A = np.random.normal(25.0, 5.0, 10000)
B = np.random.normal(26.0, 5.0, 10000)

# ttest_ind
# https://docs.scipy.org/doc/scipy/reference/generated/scipy.stats.ttest_ind.html
# "Calculate the T-test for the means of two independent samples of scores."

stats.ttest_ind(A, B)

TtestResult(statistic=-13.463795990211027, pvalue=3.8600385734513946e-41, df=19998.0)

## About T-Test
The t-statistic is a measure of the difference between the two sets expressed in units of standard error.   
Put differently, it's the **size of the difference relative to the variance in the data**.   
A high t value means there's probably a real difference between the two sets; you have "significance".   

## About The P-Value
The P-value is a measure of the **probability of an observation lying at extreme t-values**; so a low p-value also implies "significance."   

## Statistical Significance
If you're looking for a "statistically significant" result, you want to see a very low p-value and a high t-statistic (well, a high absolute value of the t-statistic more precisely). In the real world, statisticians seem to put more weight on the p-value result.

In [2]:
# Here, B will be very similar to the previous "A"
B = np.random.normal(25.0, 5.0, 10000)

stats.ttest_ind(A, B)

TtestResult(statistic=-0.15680210388030358, pvalue=0.8754023976039887, df=19998.0)

Now, our t-statistic is much lower and our p-value is really high. This supports the null hypothesis - that there is no real difference in behavior between these two sets.

## Impact of Sample Size On T-Test
Does the sample size make a difference? Let's do the same thing - where the null hypothesis is accurate - but with 10X as many samples:

In [3]:
A = np.random.normal(25.0, 5.0, 100000)
B = np.random.normal(25.0, 5.0, 100000)

stats.ttest_ind(A, B)

TtestResult(statistic=-0.4652174724048546, pvalue=0.6417762340822187, df=199998.0)

Our p-value actually got a little lower, and the t-test a little larger, but still not enough to declare a real difference. So, you could have reached the right decision with just 10,000 samples instead of 100,000. Even a million samples doesn't help, so if we were to keep running this A/B test for years, you'd never acheive the result you're hoping for:

In [4]:
A = np.random.normal(25.0, 5.0, 1000000)
B = np.random.normal(25.0, 5.0, 1000000)

stats.ttest_ind(A, B)

Ttest_indResult(statistic=-0.9330159426646413, pvalue=0.350811849590674)
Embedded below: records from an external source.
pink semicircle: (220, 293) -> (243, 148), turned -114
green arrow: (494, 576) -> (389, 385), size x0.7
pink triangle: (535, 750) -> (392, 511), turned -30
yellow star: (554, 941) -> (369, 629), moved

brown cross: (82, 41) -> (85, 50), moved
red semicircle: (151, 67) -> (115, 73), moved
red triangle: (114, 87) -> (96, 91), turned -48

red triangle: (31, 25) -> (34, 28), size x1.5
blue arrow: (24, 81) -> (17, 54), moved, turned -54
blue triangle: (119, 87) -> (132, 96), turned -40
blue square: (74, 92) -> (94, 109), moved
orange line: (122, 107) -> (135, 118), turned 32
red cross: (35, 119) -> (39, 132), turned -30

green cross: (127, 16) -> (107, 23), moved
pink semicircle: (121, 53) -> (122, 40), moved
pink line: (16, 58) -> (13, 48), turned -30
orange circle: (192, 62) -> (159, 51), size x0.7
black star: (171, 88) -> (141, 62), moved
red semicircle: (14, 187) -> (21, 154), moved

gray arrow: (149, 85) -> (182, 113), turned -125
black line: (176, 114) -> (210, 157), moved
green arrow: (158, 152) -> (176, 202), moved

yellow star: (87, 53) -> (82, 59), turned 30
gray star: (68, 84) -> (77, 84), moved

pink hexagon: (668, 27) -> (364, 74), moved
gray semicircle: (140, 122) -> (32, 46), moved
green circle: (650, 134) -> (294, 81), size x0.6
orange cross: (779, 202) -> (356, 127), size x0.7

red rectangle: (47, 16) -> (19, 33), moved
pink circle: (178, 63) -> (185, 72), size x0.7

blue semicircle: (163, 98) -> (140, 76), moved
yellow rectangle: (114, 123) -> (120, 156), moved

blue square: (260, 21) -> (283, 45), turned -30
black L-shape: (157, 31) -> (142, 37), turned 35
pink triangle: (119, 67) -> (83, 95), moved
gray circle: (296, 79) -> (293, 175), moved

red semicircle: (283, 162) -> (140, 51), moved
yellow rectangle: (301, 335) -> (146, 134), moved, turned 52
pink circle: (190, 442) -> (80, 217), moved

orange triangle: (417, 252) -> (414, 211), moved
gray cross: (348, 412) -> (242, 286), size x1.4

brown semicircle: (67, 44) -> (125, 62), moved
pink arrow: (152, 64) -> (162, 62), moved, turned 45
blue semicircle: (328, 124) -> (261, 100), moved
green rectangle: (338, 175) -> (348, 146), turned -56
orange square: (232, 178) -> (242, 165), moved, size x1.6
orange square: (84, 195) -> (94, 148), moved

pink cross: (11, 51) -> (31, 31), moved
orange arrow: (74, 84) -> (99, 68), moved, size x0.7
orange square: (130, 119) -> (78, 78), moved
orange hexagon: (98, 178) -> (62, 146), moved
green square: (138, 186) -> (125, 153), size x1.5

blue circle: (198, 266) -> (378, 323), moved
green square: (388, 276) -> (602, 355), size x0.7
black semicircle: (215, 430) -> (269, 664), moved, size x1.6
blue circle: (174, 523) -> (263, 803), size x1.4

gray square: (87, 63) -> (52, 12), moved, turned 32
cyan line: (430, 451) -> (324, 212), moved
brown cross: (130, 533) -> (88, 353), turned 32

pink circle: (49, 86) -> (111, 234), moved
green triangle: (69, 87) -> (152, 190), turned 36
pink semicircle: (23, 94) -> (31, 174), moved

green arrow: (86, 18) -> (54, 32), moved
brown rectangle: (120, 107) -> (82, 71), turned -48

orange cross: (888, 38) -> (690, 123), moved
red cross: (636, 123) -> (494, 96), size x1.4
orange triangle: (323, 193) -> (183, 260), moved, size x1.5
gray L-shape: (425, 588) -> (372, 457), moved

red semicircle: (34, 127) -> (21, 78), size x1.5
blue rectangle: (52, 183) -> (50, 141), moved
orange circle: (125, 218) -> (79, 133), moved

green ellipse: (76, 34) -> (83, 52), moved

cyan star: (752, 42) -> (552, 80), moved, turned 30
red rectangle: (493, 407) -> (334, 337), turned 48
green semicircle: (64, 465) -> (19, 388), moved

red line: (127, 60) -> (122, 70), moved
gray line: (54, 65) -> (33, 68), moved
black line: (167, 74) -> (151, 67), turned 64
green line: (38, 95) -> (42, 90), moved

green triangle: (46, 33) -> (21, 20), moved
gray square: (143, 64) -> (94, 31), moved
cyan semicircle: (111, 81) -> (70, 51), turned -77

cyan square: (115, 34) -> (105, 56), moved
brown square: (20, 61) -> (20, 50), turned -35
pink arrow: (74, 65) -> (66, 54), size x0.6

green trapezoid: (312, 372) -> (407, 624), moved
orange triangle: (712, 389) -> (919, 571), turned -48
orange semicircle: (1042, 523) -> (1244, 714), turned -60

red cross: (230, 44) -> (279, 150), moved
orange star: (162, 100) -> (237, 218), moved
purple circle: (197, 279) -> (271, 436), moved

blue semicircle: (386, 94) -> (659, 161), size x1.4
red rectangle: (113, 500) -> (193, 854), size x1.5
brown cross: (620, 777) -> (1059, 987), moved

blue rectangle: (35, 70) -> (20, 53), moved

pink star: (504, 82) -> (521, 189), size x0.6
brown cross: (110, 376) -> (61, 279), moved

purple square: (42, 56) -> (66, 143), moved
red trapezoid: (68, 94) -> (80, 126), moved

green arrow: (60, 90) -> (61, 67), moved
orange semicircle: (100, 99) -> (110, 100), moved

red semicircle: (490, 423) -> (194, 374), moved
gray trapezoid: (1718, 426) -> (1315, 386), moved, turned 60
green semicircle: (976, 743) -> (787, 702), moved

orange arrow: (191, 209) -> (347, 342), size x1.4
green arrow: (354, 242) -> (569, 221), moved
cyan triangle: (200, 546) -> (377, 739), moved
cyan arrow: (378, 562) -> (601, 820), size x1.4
If we compare the same set to itself, by definition we get a t-statistic of 0 and p-value of 1:

In [5]:
stats.ttest_ind(A, A)

Ttest_indResult(statistic=0.0, pvalue=1.0)

The threshold of significance on p-value is really just a judgment call. As everything is a matter of probabilities, you can never definitively say that an experiment's results are "significant". But you can use the t-test and p-value as a measure of signficance, and look at trends in these metrics as the experiment runs to see if there might be something real happening between the two.

## Activity

Experiment with more different distributions for A and B, and see the effect it has on the t-test.